Ma lì si raccontava la verità, anche se la verità fa male guardarla negli occhi, la verità è comunque una guida, comunque libera. Diversamente dal gioco perverso di chi vuole sensibilizzare con l'unico strumento ormai rimasto nelle mani della comunicazione globale, puntare al culto di sé per raccogliere pochi spiccioli di noi. Peggio quando per raccoglierli si spinge sull'acceleratore della falsità.

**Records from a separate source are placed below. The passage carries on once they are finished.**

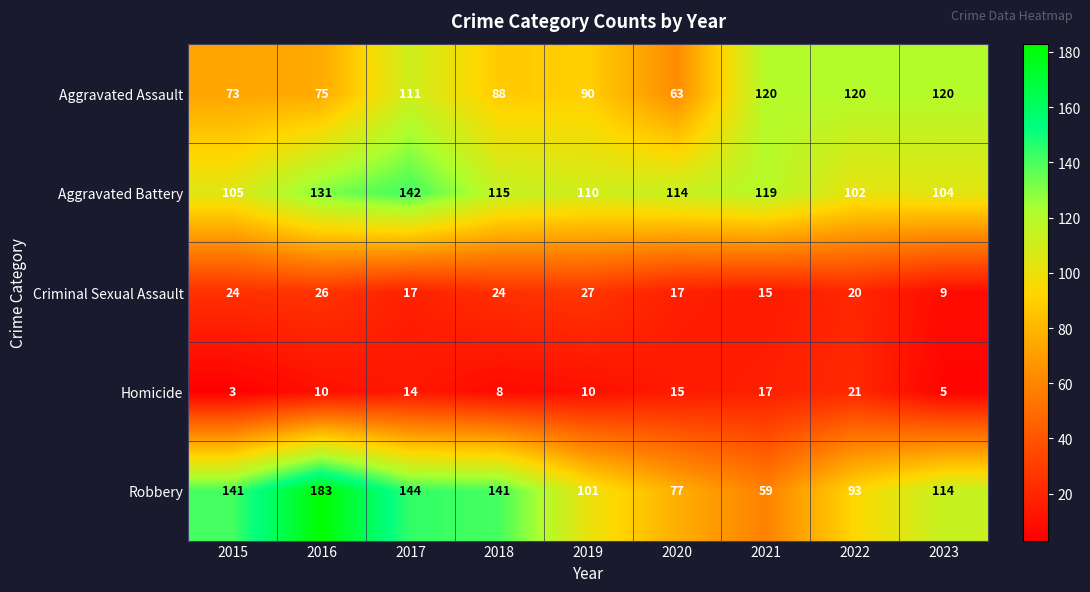

What is the greatest value displayed?

183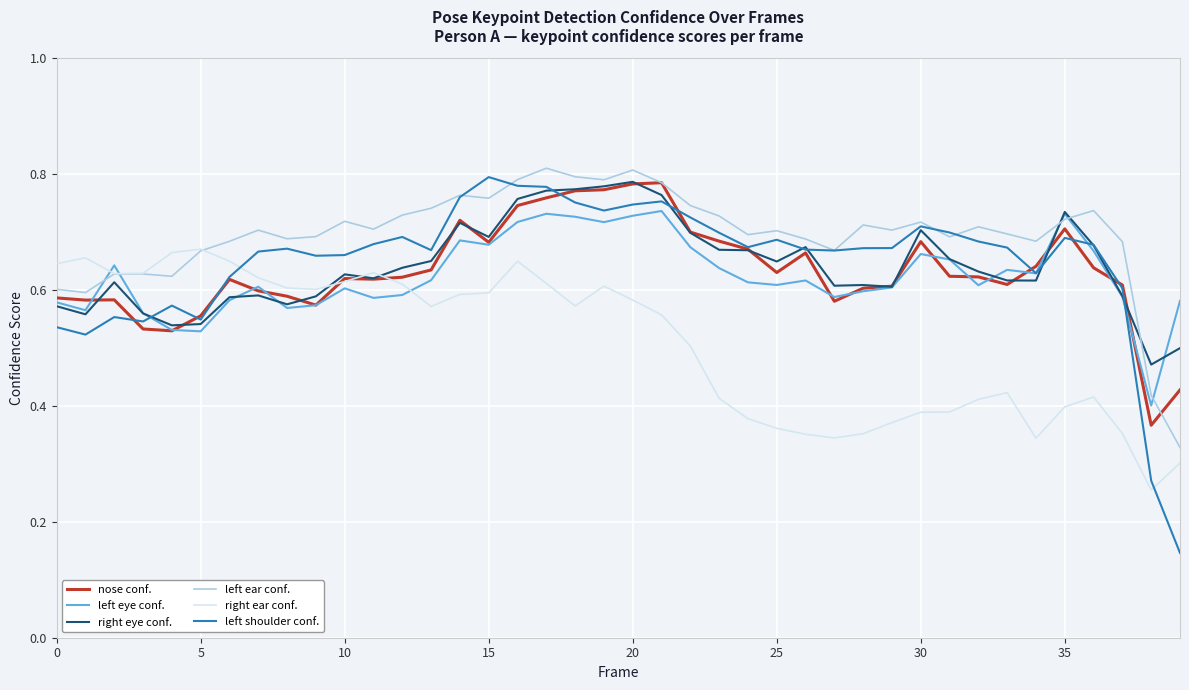

Which series has the largest total across all categories?

left ear conf.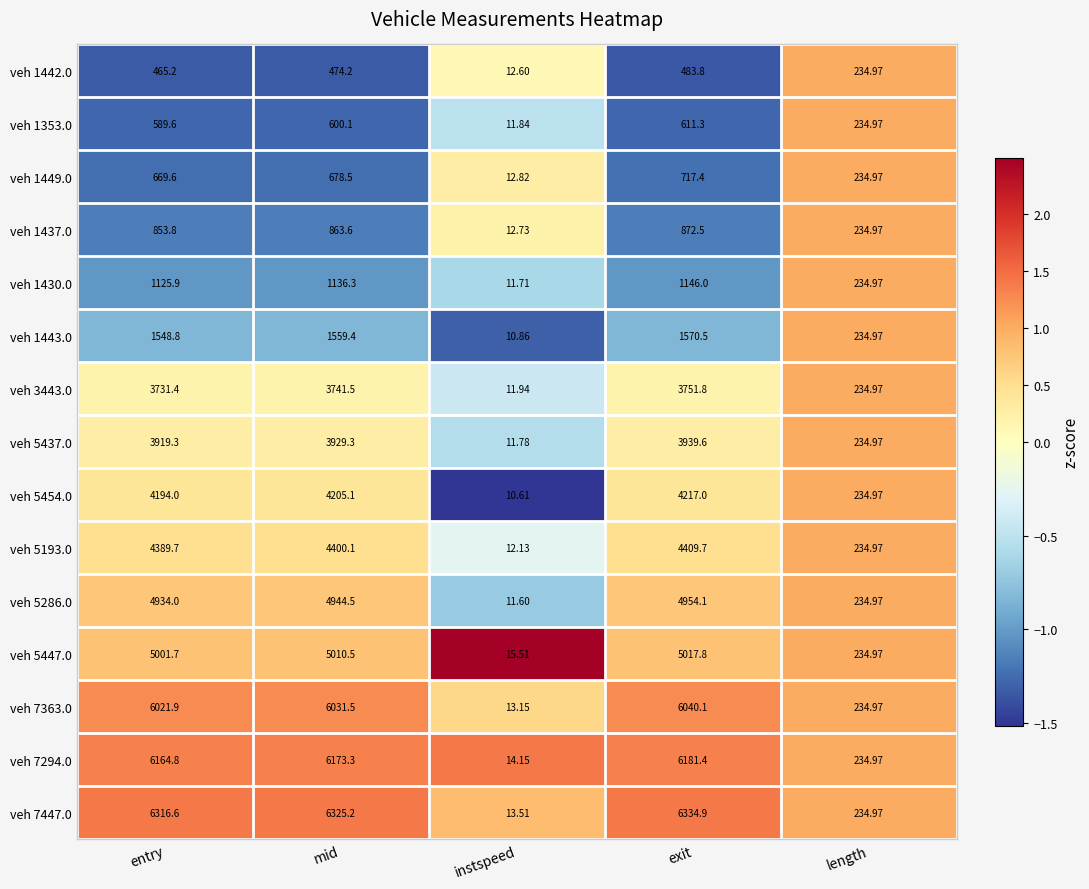

Where does the veh 1449.0 series first go above 669?

entry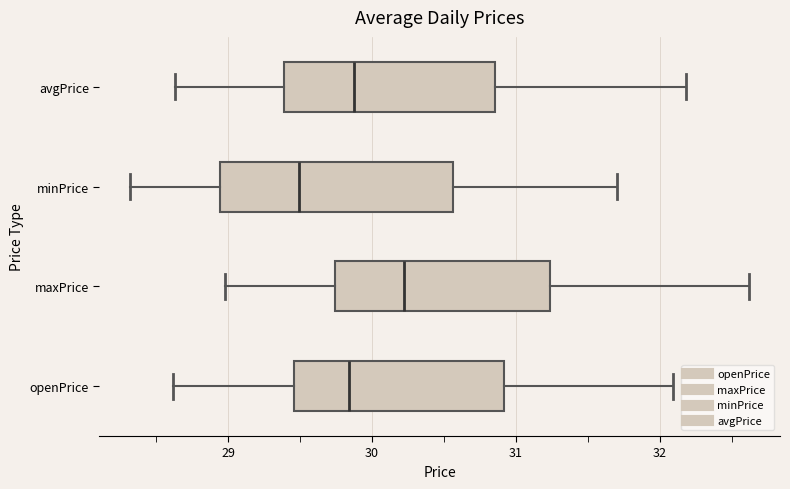

Reading bottom to top, transcribe this box plot: for each box, give where its median line is, the range the box spans, and where its two whiskers end, as read against the x-axis. The values are not printed on the chart, so give them approximately, as read against the axis.

openPrice: median 29.8, box 29.5 to 30.9, whiskers 28.6 to 32.1
maxPrice: median 30.2, box 29.7 to 31.2, whiskers 29.0 to 32.6
minPrice: median 29.5, box 28.9 to 30.6, whiskers 28.3 to 31.7
avgPrice: median 29.9, box 29.4 to 30.9, whiskers 28.6 to 32.2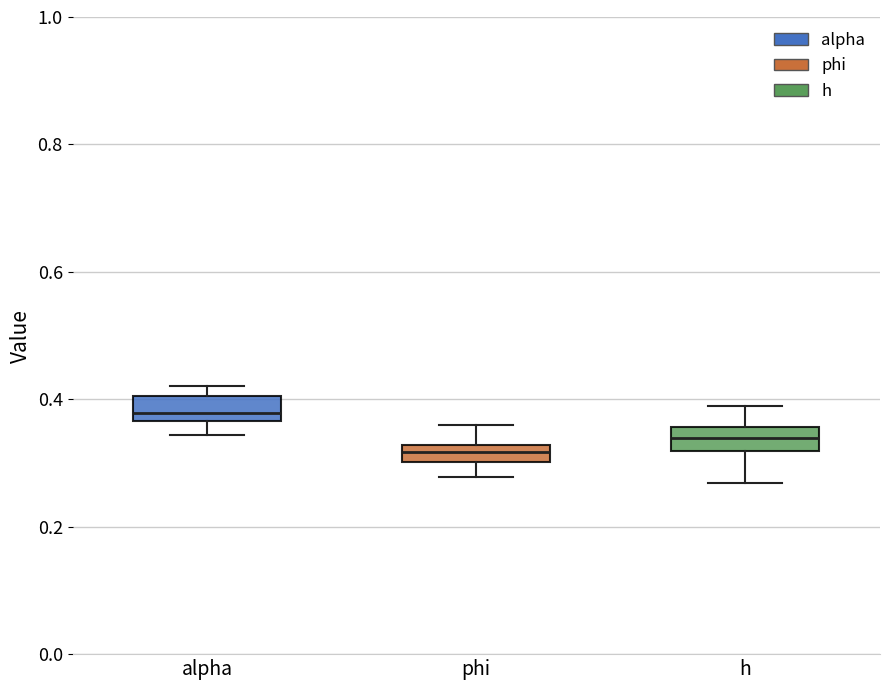

Where does the median line of the box for h sit on the y-axis? The values are not printed on the chart, so give them approximately, as read against the axis.

0.34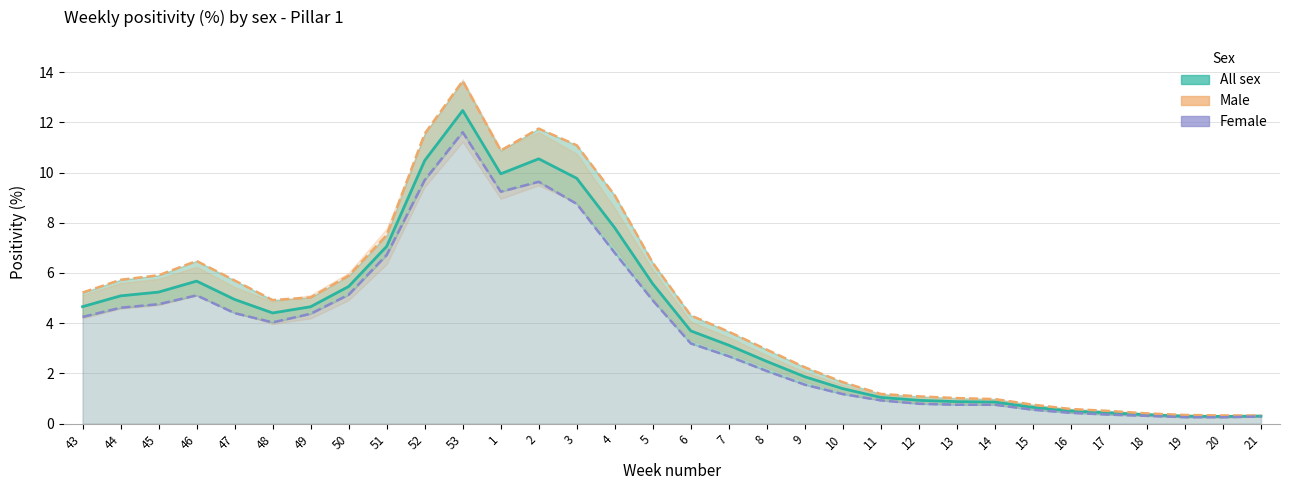

Where is Male nearest to the value 6?

45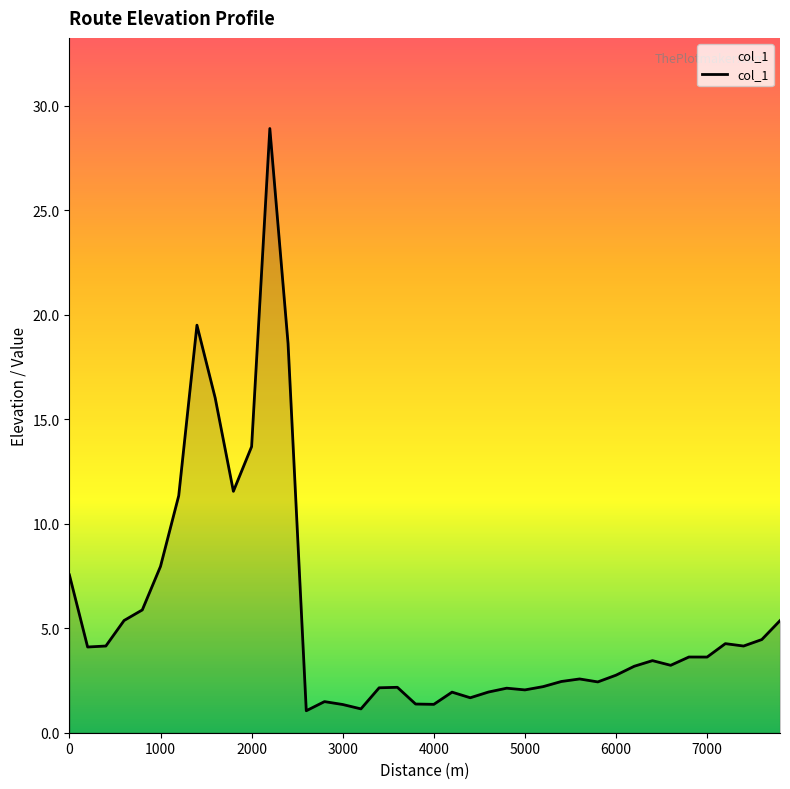

What is the greatest value displayed?

28.9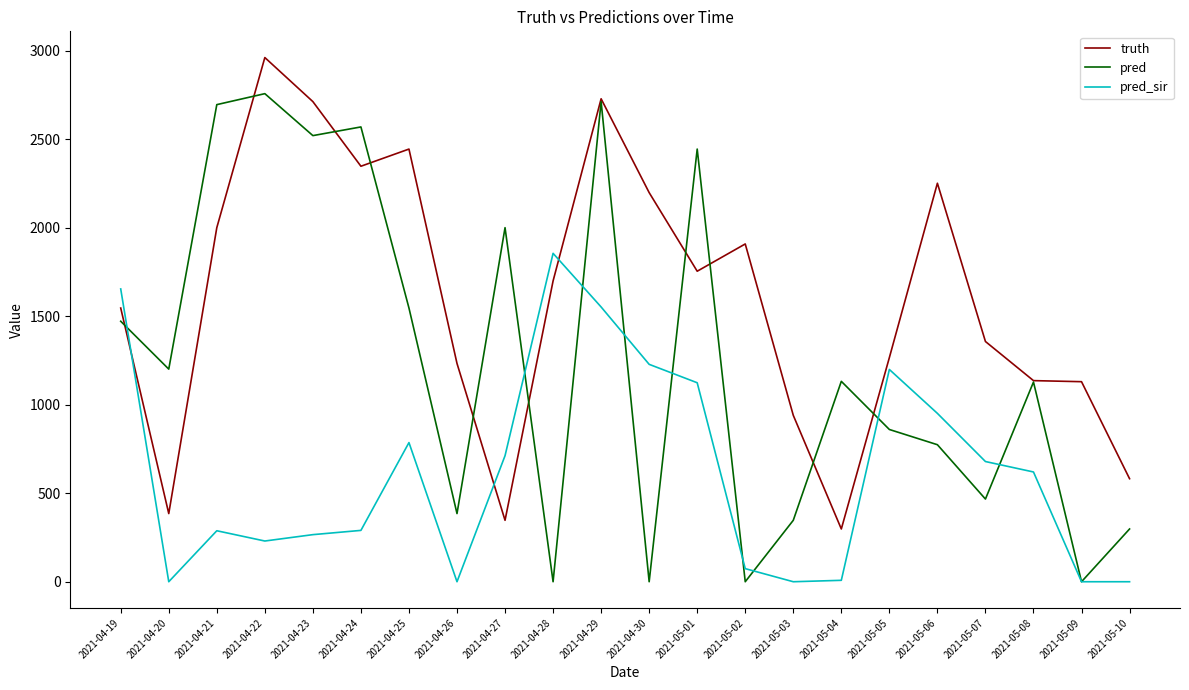

Is the value of truth at 2021-04-30 greater than the value of pred at 2021-05-02?

Yes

La Germania, prima tra i paesi del mondo, non senza polemiche e con grande fatica, sta per varare una legge per limitare l'uso spregiudicato della rete, per costringere chi pubblica fake news alle proprie responsabilità, fino a multarli con cinquanta milioni di euro.

È un primo passo e qualcuno potrebbe obiettare che certo il gioco innocente di "accetta la sfida" è altra cosa dalle notizie costruite in rete ad arte per far accrescere il numero degli utenti, per ottenere una maggiore raccolta pubblicitaria, per sconfiggere un avversario politico, ma forse non lo è, forse proprio le "innocenti" pratiche nei social sono alla base della giustificazione dei grandi imbrogli, il brodo di coltura dove cuocere a fuoco lento i catturati nei linguaggi senza contraddittorio, in quegli utenti tenuti al guinzaglio dell'ultima moda da adorare a tutti i costi per non incorrere nel rischio di restare "fuori" dal gruppo, dal salotto, dal branco.

Per chi ancora non lo avesse capito il futuro del mondo libero si gioca nella resistenza alla più estrema e scorretta comunicazione. Trump lo sa bene e sta facendo scuola, difendersi è possibile solo con una nuova civiltà fondata sull'uso corretto e vero delle parole. La libertà tra le parole è la più nobile che mai dice: tutto mi è concesso, il mio limite è non offendere e ledere il diritto dell'altro, non fare agli altri quello che non voglio che sia fatto a me.